Records excerpted from a collection >>
▽
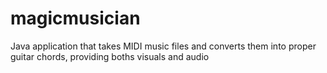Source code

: # magicmusician
Java application that takes MIDI music files and converts them into proper guitar chords, providing boths visuals and audio
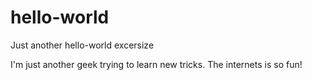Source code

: # hello-world
Just another hello-world excersize

I'm just another geek trying to learn new tricks. 
The internets is so fun!
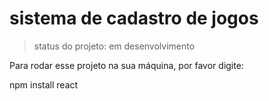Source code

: <h1>sistema de cadastro de jogos</h1>

>status do projeto: em desenvolvimento

Para rodar esse projeto na sua máquina, por favor digite:


npm install react
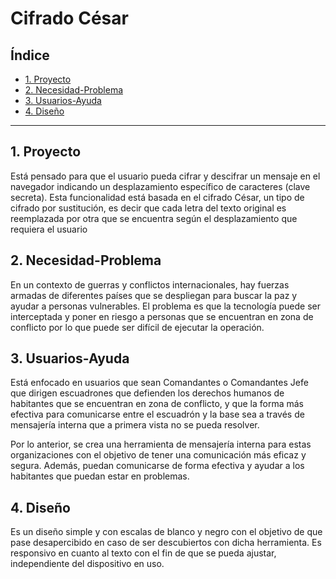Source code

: # Cifrado César



## Índice

* [1. Proyecto](#1-proyecto)
* [2. Necesidad-Problema](#2-necesidad-problema)
* [3. Usuarios-Ayuda](#3-usuarios-ayuda)
* [4. Diseño](#4-diseño)


***

## 1. Proyecto

Está pensado para que el usuario pueda cifrar y descifrar un mensaje en el navegador indicando un desplazamiento específico de caracteres (clave secreta). Esta funcionalidad está basada en el cifrado César, un tipo de cifrado por sustitución, es decir que cada letra del texto original es reemplazada por otra que se encuentra según el desplazamiento que requiera el usuario

## 2. Necesidad-Problema

En un contexto de guerras y conflictos internacionales, hay fuerzas armadas de diferentes países que se despliegan para buscar la paz y ayudar a personas vulnerables. El problema es que la tecnología puede ser interceptada y poner en riesgo a personas que se encuentran en zona de conflicto por lo que puede ser difícil de ejecutar la operación.


## 3. Usuarios-Ayuda

Está enfocado en usuarios que sean Comandantes o Comandantes Jefe que dirigen escuadrones que defienden los derechos humanos de habitantes que se encuentran en zona de conflicto, y  que la forma más efectiva para comunicarse entre el escuadrón y la base sea a través de mensajería interna que a primera vista no se pueda resolver.

Por lo anterior, se crea una herramienta de mensajería interna para estas organizaciones con el objetivo de tener una comunicación más eficaz y segura. Además, puedan comunicarse de forma efectiva y ayudar a los habitantes que puedan estar en problemas.  

## 4. Diseño

Es un diseño simple y con escalas de blanco y negro con el objetivo de que pase desapercibido en caso de ser descubiertos con dicha herramienta. Es responsivo en cuanto al texto con el fin de que se pueda ajustar, independiente del dispositivo en uso. 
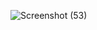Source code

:  ![Screenshot (53)](https://github.com/user-attachments/assets/2c87c9f5-f3dd-4349-b0a9-89a898160e71)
△
Job >>
Copy the records shown above in their entirety and exactly; images are to be left out.

Task answer >>
Source code

: # magicmusician
Java application that takes MIDI music files and converts them into proper guitar chords, providing boths visuals and audio
Source code

: # hello-world
Just another hello-world excersize

I'm just another geek trying to learn new tricks. 
The internets is so fun!
Source code

: <h1>sistema de cadastro de jogos</h1>

>status do projeto: em desenvolvimento

Para rodar esse projeto na sua máquina, por favor digite:


npm install react
Source code

: # Cifrado César



## Índice

* [1. Proyecto](#1-proyecto)
* [2. Necesidad-Problema](#2-necesidad-problema)
* [3. Usuarios-Ayuda](#3-usuarios-ayuda)
* [4. Diseño](#4-diseño)


***

## 1. Proyecto

Está pensado para que el usuario pueda cifrar y descifrar un mensaje en el navegador indicando un desplazamiento específico de caracteres (clave secreta). Esta funcionalidad está basada en el cifrado César, un tipo de cifrado por sustitución, es decir que cada letra del texto original es reemplazada por otra que se encuentra según el desplazamiento que requiera el usuario

## 2. Necesidad-Problema

En un contexto de guerras y conflictos internacionales, hay fuerzas armadas de diferentes países que se despliegan para buscar la paz y ayudar a personas vulnerables. El problema es que la tecnología puede ser interceptada y poner en riesgo a personas que se encuentran en zona de conflicto por lo que puede ser difícil de ejecutar la operación.


## 3. Usuarios-Ayuda

Está enfocado en usuarios que sean Comandantes o Comandantes Jefe que dirigen escuadrones que defienden los derechos humanos de habitantes que se encuentran en zona de conflicto, y  que la forma más efectiva para comunicarse entre el escuadrón y la base sea a través de mensajería interna que a primera vista no se pueda resolver.

Por lo anterior, se crea una herramienta de mensajería interna para estas organizaciones con el objetivo de tener una comunicación más eficaz y segura. Además, puedan comunicarse de forma efectiva y ayudar a los habitantes que puedan estar en problemas.  

## 4. Diseño

Es un diseño simple y con escalas de blanco y negro con el objetivo de que pase desapercibido en caso de ser descubiertos con dicha herramienta. Es responsivo en cuanto al texto con el fin de que se pueda ajustar, independiente del dispositivo en uso. 
Source code

:  ![Screenshot (53)](https://github.com/user-attachments/assets/2c87c9f5-f3dd-4349-b0a9-89a898160e71)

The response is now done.